▸ Activity: Scan the listing below for the word "Estadual", then copy each line that has it.

▸ Dataset content:

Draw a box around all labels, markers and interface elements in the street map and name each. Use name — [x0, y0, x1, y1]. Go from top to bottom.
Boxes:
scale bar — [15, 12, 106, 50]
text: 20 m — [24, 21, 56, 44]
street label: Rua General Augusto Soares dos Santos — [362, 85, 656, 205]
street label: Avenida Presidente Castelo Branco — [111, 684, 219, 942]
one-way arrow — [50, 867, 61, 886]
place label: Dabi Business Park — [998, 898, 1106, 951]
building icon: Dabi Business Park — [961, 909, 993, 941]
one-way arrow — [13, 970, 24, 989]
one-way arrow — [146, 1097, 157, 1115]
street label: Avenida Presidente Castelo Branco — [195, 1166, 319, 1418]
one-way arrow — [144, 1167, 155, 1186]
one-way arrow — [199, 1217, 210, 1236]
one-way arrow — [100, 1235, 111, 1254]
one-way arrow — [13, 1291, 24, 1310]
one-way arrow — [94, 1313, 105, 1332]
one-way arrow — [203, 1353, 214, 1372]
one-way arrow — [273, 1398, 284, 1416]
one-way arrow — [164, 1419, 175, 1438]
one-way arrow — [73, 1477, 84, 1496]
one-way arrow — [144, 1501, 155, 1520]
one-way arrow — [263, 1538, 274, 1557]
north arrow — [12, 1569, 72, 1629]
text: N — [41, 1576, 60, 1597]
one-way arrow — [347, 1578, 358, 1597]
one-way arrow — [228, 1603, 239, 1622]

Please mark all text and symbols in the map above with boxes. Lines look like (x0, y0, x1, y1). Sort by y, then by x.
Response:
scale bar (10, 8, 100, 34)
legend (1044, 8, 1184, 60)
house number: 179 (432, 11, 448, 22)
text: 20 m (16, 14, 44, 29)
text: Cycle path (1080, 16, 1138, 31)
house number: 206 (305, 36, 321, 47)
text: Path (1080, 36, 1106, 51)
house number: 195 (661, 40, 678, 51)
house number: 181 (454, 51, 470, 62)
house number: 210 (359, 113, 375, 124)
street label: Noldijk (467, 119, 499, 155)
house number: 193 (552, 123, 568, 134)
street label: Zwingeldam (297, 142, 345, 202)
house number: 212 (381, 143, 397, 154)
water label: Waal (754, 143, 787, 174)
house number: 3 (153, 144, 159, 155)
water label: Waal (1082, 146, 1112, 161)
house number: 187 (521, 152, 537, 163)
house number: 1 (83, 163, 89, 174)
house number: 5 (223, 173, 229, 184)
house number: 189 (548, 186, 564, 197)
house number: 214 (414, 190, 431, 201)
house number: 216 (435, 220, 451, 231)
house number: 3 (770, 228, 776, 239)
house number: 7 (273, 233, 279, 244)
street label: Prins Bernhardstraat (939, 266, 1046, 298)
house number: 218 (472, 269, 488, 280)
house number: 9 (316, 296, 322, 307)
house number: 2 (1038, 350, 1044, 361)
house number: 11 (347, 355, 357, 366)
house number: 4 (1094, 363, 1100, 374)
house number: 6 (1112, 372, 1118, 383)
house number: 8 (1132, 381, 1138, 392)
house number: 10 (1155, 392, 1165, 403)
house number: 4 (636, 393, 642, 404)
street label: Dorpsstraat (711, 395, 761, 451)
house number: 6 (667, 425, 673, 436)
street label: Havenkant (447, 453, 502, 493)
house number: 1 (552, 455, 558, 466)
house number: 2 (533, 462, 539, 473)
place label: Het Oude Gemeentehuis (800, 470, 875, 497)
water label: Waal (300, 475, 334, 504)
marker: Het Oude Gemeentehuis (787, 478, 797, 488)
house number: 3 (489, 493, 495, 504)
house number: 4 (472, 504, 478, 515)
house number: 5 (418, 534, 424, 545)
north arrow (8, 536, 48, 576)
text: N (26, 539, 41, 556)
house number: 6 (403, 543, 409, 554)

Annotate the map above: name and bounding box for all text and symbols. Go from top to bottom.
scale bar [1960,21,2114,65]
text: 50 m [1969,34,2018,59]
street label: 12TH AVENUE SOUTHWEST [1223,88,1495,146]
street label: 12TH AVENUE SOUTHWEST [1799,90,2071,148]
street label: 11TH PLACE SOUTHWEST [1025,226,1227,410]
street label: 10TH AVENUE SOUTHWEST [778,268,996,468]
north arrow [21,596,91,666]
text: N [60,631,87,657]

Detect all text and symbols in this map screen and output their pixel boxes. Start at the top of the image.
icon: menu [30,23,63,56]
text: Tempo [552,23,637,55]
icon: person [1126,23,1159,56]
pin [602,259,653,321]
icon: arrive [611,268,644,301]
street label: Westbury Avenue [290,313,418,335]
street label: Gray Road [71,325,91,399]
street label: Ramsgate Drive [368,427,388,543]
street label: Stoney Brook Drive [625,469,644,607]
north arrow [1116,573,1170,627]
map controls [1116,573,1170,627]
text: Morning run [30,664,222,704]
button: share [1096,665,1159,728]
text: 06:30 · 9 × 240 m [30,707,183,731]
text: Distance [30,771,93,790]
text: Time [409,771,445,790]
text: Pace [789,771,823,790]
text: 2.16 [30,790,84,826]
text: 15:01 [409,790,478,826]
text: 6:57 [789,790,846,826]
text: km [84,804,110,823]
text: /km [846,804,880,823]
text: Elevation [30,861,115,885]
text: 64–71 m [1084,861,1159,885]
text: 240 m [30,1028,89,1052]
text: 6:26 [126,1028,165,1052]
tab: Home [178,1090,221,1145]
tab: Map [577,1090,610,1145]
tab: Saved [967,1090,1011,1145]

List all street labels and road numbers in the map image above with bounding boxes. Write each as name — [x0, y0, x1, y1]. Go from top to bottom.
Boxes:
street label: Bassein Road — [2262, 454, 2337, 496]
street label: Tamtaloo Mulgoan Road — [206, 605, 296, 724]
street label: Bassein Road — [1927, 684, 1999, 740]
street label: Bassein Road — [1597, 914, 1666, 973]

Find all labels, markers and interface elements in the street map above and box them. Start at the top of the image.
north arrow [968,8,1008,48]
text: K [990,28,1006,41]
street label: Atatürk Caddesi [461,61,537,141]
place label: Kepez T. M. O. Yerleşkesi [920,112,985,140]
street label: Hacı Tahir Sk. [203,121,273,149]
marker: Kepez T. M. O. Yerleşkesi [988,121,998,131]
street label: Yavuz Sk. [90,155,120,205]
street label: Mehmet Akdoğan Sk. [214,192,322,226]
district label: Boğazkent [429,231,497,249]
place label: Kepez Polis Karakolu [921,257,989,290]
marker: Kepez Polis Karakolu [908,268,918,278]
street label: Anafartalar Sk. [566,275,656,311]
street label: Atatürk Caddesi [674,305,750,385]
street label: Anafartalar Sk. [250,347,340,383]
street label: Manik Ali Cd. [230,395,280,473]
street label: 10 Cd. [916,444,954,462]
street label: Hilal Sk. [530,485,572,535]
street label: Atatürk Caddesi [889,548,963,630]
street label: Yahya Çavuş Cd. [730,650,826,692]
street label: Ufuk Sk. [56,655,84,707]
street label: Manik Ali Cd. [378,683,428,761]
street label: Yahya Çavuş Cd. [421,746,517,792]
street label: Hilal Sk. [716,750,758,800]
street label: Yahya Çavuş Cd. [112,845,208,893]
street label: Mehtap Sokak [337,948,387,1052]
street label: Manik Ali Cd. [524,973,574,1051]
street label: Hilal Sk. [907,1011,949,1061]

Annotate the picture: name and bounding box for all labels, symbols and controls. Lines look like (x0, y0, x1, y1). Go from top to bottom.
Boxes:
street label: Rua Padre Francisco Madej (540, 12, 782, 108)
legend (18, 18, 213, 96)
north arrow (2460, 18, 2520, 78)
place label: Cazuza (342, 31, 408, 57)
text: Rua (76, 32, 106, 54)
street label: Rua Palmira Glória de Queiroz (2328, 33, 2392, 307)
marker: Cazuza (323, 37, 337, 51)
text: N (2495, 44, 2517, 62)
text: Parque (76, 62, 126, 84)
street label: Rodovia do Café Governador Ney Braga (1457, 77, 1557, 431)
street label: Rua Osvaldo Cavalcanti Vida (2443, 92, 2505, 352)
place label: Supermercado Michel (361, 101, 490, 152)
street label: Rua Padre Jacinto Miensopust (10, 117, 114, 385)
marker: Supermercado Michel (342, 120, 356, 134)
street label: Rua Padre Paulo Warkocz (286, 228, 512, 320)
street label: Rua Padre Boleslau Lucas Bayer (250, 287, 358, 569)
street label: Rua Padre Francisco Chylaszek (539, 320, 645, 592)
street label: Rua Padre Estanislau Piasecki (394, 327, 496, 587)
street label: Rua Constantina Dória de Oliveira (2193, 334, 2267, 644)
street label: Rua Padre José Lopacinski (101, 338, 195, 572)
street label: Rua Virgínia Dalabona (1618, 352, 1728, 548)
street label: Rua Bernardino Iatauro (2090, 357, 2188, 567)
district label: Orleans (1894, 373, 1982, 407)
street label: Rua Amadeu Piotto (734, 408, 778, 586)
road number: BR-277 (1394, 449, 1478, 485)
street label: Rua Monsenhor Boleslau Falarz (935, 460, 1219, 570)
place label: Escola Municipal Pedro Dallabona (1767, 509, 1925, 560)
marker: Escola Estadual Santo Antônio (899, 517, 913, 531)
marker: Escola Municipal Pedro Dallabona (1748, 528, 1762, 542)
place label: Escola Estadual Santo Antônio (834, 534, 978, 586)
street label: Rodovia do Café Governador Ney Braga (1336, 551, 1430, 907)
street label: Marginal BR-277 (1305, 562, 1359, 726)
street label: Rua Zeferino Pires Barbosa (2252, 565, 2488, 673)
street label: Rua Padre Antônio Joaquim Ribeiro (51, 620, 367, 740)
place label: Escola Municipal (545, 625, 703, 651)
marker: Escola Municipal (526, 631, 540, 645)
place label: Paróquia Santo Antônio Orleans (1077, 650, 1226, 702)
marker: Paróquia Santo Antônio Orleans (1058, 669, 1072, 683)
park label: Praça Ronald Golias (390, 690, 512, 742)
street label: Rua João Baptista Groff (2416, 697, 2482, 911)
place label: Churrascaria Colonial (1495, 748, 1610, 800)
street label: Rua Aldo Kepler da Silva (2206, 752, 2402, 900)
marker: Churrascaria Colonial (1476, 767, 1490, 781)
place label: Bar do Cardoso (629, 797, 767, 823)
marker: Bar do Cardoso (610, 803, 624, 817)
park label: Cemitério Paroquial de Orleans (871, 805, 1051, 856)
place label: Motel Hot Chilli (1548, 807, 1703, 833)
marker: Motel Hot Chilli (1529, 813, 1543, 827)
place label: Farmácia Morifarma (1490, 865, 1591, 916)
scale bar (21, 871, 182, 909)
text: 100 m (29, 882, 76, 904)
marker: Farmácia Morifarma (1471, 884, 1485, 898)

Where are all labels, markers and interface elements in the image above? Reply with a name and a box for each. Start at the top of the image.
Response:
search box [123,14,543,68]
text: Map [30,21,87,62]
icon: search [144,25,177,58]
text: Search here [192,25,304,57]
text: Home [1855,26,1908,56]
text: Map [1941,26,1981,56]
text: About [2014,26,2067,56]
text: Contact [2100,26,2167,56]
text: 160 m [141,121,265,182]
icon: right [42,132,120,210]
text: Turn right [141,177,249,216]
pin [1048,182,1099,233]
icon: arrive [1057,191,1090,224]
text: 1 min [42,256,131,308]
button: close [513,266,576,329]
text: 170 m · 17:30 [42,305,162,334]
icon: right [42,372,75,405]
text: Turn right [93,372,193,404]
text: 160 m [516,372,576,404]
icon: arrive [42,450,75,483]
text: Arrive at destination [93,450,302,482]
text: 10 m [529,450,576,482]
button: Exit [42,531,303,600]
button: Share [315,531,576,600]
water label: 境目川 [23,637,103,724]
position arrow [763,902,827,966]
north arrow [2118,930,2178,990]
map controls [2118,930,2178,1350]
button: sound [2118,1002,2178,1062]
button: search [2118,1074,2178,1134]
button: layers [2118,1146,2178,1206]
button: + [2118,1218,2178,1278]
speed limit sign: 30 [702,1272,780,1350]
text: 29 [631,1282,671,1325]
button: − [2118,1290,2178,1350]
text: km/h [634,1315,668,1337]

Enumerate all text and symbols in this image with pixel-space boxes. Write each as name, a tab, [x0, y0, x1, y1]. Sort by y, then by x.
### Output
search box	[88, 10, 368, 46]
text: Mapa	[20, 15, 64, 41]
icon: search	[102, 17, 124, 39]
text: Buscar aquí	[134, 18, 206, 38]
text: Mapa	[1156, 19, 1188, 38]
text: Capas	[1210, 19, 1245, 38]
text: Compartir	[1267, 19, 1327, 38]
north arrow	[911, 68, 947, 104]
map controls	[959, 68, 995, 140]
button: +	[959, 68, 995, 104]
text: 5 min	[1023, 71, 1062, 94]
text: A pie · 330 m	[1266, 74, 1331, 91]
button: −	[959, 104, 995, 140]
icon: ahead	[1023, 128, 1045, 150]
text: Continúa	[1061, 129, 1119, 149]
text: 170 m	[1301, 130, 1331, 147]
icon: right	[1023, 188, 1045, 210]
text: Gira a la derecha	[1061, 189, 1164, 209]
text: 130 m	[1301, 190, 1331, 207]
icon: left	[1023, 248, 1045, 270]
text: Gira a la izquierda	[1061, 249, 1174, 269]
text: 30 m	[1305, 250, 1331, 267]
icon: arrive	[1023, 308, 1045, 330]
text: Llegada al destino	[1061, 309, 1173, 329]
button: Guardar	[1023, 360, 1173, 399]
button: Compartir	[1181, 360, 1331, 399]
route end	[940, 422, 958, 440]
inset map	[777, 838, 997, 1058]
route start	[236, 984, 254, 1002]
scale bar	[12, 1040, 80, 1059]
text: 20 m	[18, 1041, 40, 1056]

▸ Expected output:
marker: Escola Estadual Santo Antônio (899, 517, 913, 531)
place label: Escola Estadual Santo Antônio (834, 534, 978, 586)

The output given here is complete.